■ PROBLEM TO SOLVE: The required output is a verbatim transcription of the listing, pictures excluded.

■ MATERIAL PROVIDED:
◆ ◆ ◆ ◆
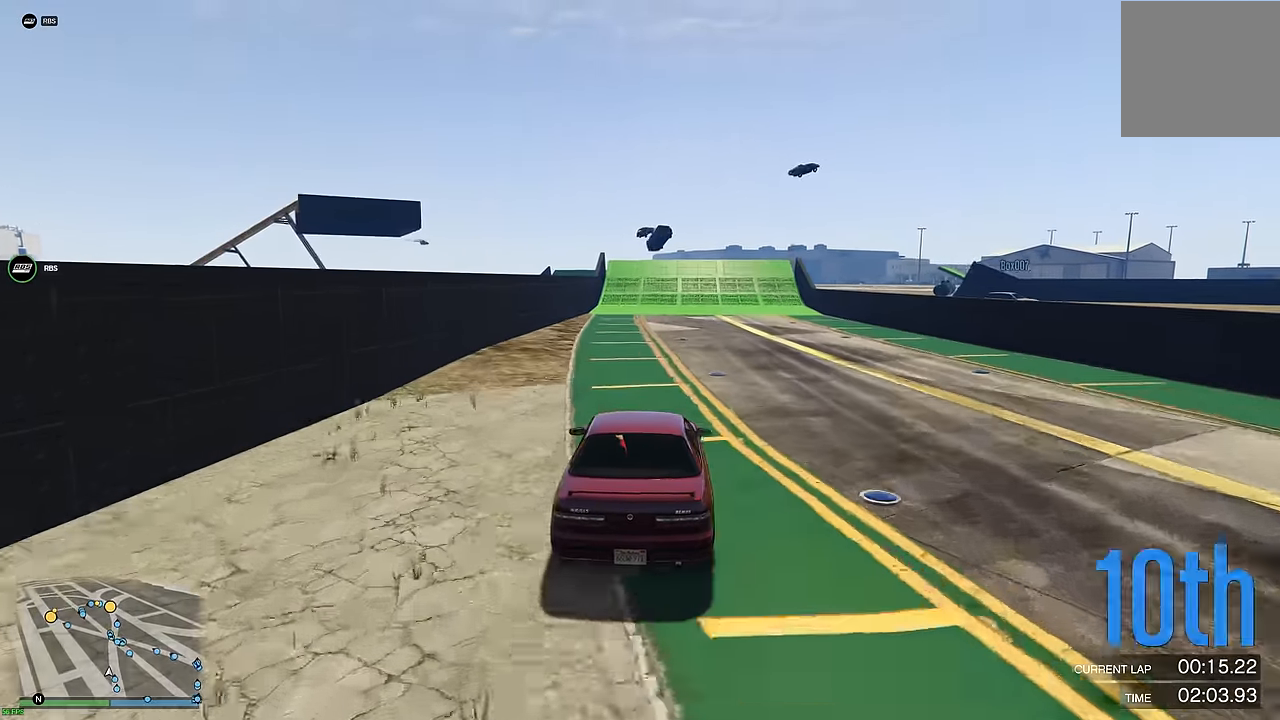
{"buttons": ["R2"], "left_stick": "center", "right_stick": "center", "events": [[33, "left_stick", "right"], [117, "left_stick", "center"]]}
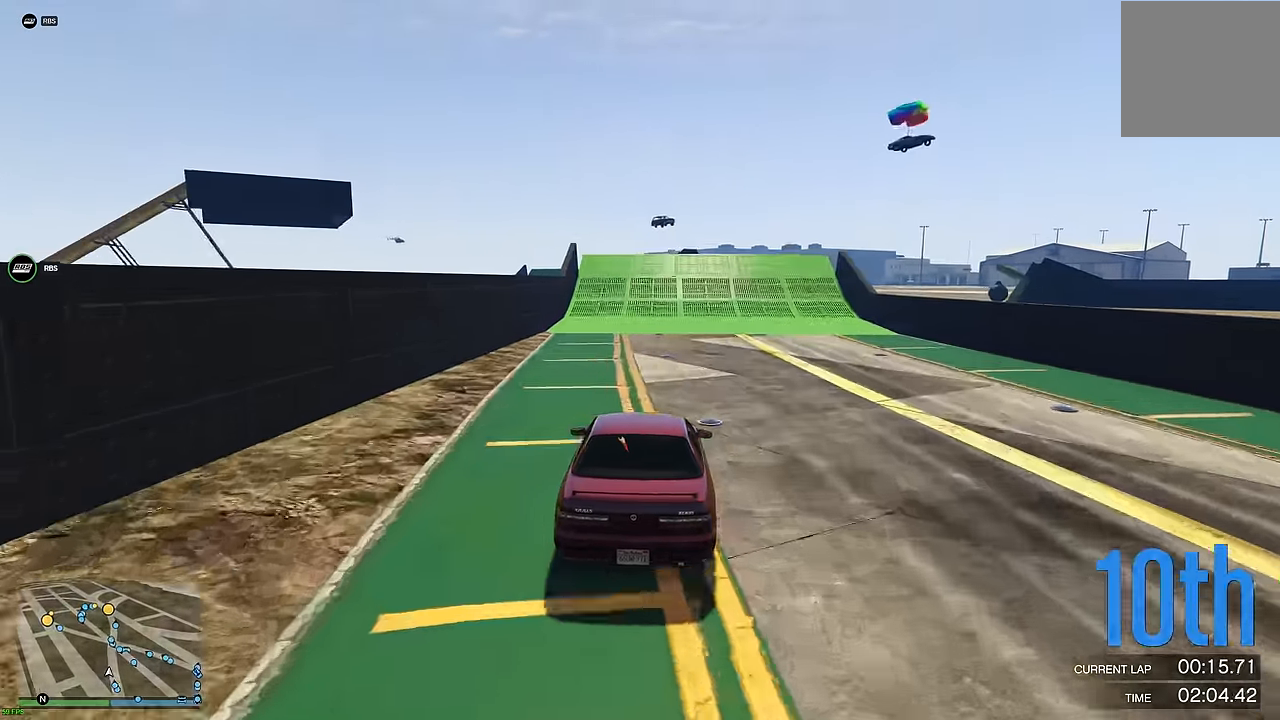
{"buttons": ["R2"], "left_stick": "center", "right_stick": "center", "events": []}
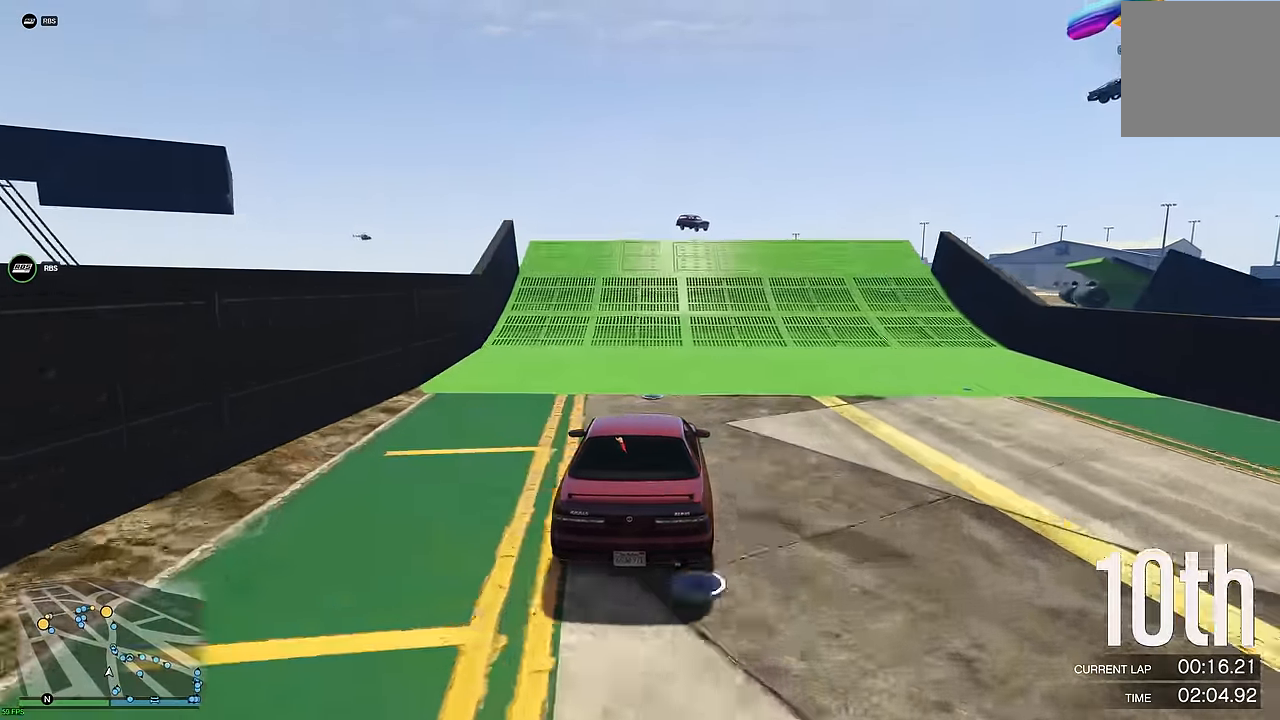
{"buttons": ["R2"], "left_stick": "center", "right_stick": "center", "events": []}
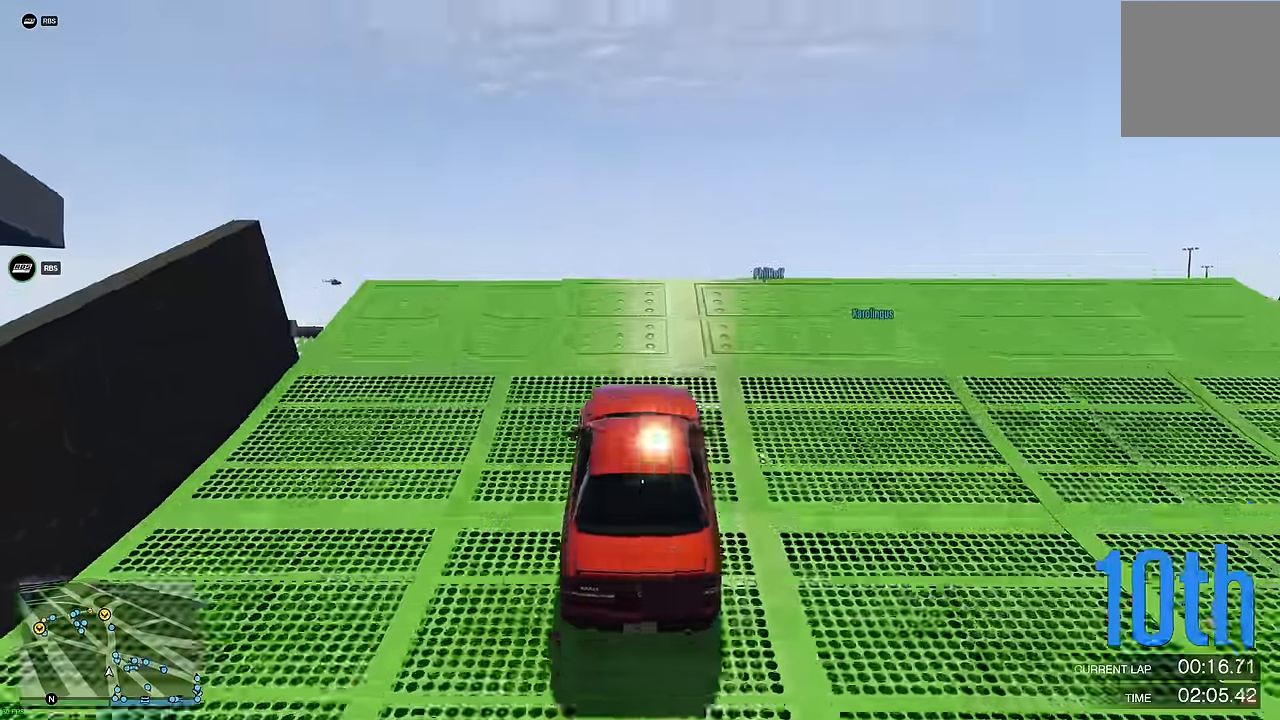
{"buttons": ["R2"], "left_stick": "center", "right_stick": "center", "events": []}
◆ ◆ ◆ ◆
■ YOUR RESPONSE:
{"buttons": ["R2"], "left_stick": "center", "right_stick": "center", "events": [[33, "left_stick", "right"], [117, "left_stick", "center"]]}
{"buttons": ["R2"], "left_stick": "center", "right_stick": "center", "events": []}
{"buttons": ["R2"], "left_stick": "center", "right_stick": "center", "events": []}
{"buttons": ["R2"], "left_stick": "center", "right_stick": "center", "events": []}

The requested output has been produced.